On Friday, the Rangers were literally locked and loaded.

They spent what Chris Kreider termed a worthwhile, but “long day” at the New York Police Department’s training facilities, which include a firing range, mock streetscapes and meetings with officers and specialists.

“For the training we did, the simulation we did, the talks that we got from some of the people at the NYPD, I thought it was outstanding,” said Vigneault. “Our guys were into it.

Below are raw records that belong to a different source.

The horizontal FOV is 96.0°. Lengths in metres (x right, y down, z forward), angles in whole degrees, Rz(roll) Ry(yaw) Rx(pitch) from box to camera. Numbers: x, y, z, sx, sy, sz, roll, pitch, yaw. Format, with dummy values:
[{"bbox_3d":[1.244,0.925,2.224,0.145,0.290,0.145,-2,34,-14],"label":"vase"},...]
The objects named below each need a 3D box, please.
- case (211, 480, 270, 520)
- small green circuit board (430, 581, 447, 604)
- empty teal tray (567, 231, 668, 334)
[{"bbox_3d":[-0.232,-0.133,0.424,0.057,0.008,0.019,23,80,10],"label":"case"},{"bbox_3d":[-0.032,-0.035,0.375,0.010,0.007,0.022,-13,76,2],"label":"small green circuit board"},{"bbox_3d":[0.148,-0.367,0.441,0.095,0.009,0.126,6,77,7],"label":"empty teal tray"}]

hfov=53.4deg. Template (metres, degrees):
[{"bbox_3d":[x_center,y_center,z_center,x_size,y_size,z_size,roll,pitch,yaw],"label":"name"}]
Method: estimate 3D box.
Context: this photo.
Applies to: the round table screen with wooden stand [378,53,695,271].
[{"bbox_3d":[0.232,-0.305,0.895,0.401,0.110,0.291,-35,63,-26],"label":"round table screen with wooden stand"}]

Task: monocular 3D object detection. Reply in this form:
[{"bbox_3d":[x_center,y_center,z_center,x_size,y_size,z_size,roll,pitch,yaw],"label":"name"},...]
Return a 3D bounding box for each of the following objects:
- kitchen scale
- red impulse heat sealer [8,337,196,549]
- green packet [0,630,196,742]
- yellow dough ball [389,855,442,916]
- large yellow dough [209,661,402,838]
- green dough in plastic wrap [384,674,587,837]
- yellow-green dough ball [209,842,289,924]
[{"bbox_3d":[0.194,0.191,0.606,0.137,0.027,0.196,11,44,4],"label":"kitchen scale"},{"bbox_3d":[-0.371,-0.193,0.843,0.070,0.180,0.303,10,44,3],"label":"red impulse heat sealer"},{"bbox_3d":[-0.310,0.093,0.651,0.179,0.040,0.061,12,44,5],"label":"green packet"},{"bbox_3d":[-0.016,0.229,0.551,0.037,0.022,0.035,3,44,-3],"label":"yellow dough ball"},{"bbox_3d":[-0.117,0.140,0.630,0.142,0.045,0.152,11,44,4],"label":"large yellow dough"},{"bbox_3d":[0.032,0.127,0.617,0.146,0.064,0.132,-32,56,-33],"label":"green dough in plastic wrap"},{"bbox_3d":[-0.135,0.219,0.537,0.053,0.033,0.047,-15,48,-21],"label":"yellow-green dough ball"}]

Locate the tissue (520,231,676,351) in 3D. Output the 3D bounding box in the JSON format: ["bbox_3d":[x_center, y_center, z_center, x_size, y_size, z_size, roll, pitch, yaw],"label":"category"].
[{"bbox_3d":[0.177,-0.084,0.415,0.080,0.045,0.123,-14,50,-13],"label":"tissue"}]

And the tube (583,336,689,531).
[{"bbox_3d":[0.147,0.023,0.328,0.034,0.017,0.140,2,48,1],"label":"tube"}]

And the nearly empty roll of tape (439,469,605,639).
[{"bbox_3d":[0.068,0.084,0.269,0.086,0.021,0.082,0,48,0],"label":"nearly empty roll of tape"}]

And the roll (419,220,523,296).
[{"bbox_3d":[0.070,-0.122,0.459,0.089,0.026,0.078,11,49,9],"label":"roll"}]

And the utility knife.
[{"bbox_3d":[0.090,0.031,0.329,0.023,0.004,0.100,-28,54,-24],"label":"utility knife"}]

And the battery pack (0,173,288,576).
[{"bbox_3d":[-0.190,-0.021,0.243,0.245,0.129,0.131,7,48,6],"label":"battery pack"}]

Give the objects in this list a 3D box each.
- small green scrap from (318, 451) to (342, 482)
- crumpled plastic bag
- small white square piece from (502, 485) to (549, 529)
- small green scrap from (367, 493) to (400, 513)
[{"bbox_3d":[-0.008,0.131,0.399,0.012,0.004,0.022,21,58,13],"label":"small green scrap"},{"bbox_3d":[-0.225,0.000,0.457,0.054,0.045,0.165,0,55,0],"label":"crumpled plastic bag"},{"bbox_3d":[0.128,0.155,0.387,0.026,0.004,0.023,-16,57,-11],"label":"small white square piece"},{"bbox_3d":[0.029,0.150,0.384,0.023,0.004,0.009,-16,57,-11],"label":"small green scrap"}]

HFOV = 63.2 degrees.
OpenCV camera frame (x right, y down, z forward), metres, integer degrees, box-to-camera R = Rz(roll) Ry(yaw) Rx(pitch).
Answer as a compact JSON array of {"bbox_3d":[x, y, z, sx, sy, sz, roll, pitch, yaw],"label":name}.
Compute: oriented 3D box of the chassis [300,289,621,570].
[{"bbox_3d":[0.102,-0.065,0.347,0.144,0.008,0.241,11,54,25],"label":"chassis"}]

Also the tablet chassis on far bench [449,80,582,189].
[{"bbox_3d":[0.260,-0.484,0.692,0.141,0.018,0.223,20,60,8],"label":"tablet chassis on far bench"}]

We talked about tactical, we talked about planning, we talked about trusting your training . . . the drills and the competition that they put our guys through was phenomenal.”

“First time I’ve ever fired a gun,” said Jimmy Vesey. “Didn’t do so well the first time [at target practice], was better the second time.”

It was a little different for goaltender Antti Raanta, who spent six months training in the Finnish army when he turned 18, so had handled weapons and been in military exercises. “These guns were bigger,” he said Saturday.

Marc Staal, along with Dan Girardi, had experienced training and maneuvers at the U.S. Military Academy at West Point in 2007 when the Rangers visited, carrying stretchers through a creek at night. “Almost drowned,” Staal said. “Our group was carrying [Jaromir] Jagr, think he was 280 pounds,” Girardi recalled.

Kevin Hayes displayed a small round bruise on his right bicep from one of the Friday competitions, but players said the activities were worthwhile. “Especially with all the new guys, like Vesey, Booch [Pavel Buchnevich], you get to know each other more,” said Staal.

After all the testing and competing for jobs on-ice at camp that this group survived, team-building allows players to relax a little. “We’re able to communicate like human beings, not lab rats,” Kreider said with a smile.